Suas perguntas são legítimas. Como estudante, em 1977 e 1978, participei ativamente da luta contra a intervenção na UnB, que acabou resultando em conquistas democráticas importantes, inclusive a eleição para reitores, com ampla participação dos três segmentos. A esse respeito, vale lembrar que as três primeiras eleições para a reitoria da UnB, depois do reitor Azevedo, eram paritárias. O que temos hoje, desde a eleição de Lauro Mohry, significou uma ruptura com aquela ordem estabelecida. Quando estudantes lutam, hoje, pela reivindicação de eleições paritárias, o fazem com o mesmo anseio democrático que motivava a luta de 1977, ou mesmo de 1968. O que você acha que fariam, hoje, os estudantes que, naquela época, lutavam pela democracia nas universidades? Eu estive, como lhe disse, em ativa participação estudantil em 1977, e entendo que o mínimo que tenho que fazer, para ser coerente com aqueles princípios que norteavam a minha conduta, é me colocar ao lado dos estudantes nessa defesa. Nesse sentido, a democracia, na UnB, hoje, em que pese conquistas importantes, precisa ser mais bem qualificada.
.
A eleição para reitoria é um dos aspectos. Há muitos outros que precisam ser, urgentemente, reestabelecidos, sob o risco de nos tornarmos uma instituição refém exclusiva dos atos do reitor (que é também o presidente da FUB).
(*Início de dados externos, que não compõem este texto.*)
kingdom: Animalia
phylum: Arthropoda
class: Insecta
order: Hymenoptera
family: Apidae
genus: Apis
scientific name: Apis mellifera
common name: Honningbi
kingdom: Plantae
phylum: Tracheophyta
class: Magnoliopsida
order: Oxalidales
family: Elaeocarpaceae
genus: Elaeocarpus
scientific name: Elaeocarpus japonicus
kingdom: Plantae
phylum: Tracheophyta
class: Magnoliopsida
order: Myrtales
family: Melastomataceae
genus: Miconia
Diante da gravidade do fato que passo a expor, também apelo para sua consciência democrática e ao seu passado de luta na construção de nosso estatuto, que, a meu ver, corre sérios riscos, se não agirmos com firmeza e celeridade.
.
Não sei se é de seu conhecimento e dos demais que participam desta lista, mas o Conselho Diretor da FUB, em reuniões nos dias 28 de junho e 04 de julho de 2007, decidiu, mediante o decreto de número 12 de 2007, sem que tivesse passado pelo Consuni (órgão máximo de deliberação da Universidade de Brasília, que, em seu Artigo 12, parágrafo I, estabelece que a ele compete “formular as políticas globais da Universidade”), “Instituir o Programa de Modernização da Gestão da Fundação da Universidade de Brasília (FUB) com o objetivo de dar maior eficiência, agilidade e transparência ao processo de administração da Fundação e dos órgãos que a integram”.
.
Visando, com essa “modernização de gestão”, atender aos seguintes princípios: I. racionalização da estrutura organizacional de órgãos e Unidades; II. eliminação da superposição de competências entre órgãos e Unidades; III. coerência entre os objetivos de órgãos e Unidades e as instâncias a que estão vinculados; IV. redução dos níveis hierárquicos até, no máximo, três níveis, incluindo o dirigente das Unidades integrantes da estrutura da Fundação Universidade de Brasília; V. reorganização e simplificação de processos e atividades; VI. adoção de estruturas flexíveis de organização do trabalho, que agilizem a execução e facilitem a comunicação nos órgãos e Unidades e entre estes.
.
O mais grave de tudo é que o Artigo 4 do mesmo decreto estabelece que estarão subordinados diretamente ao Presidente da FUB (isto é, ao próprio reitor), os seguintes órgãos: a) a Procuradoria Jurídica, b) a Auditoria, c) as Agências e d) as Secretarias.
.
Em resumo, trata-se de um GOLPE, repito, fomos (estudantes, docentes e técnico-administrativos) atingidos duramente em nosso Estatuto e em nossa democracia interna, com este GOLPE do Conselho Diretor, que é presidido pelo reitor, Timothy Mulholand. Só por esta razão, entendo, ele não mereceria mais nossa confiança para permanecer no cargo. E não me refiro a nada do que já está sendo objeto de apuração pelo Ministério Público e apontado na grande mídia. Com esse decreto, o reitor concentra, em suas mãos, o poder jurídico e investigatório (com a Procuradoria e a Auditoria), e, sobretudo, o poder econômico, mediante o que está sendo chamado “Agências”, no referido decreto.
.
Vale lembrar que a recém criada “Agência de Desenvolvimento Institucional”, dentro da Editora – objeto de tantas denúncias pelo modo como tem atuado junto à Funsaúde, por exemplo – estaria sob a direta relação de dependência para com o reitor, se valer o decreto citado. Isto é, poderia passar por lá toda movimentação de captação e distribuição de recursos, hoje da ordem de milhões de reais, sem que nenhum de nós pudesse minimamente interferir e exercer controle democrático.
.
Percebe, prezada colega, a gravidade da situação? Quem pode nos salvar desse GOLPE? Você defenderia esse decreto? Como nos defendermos disso?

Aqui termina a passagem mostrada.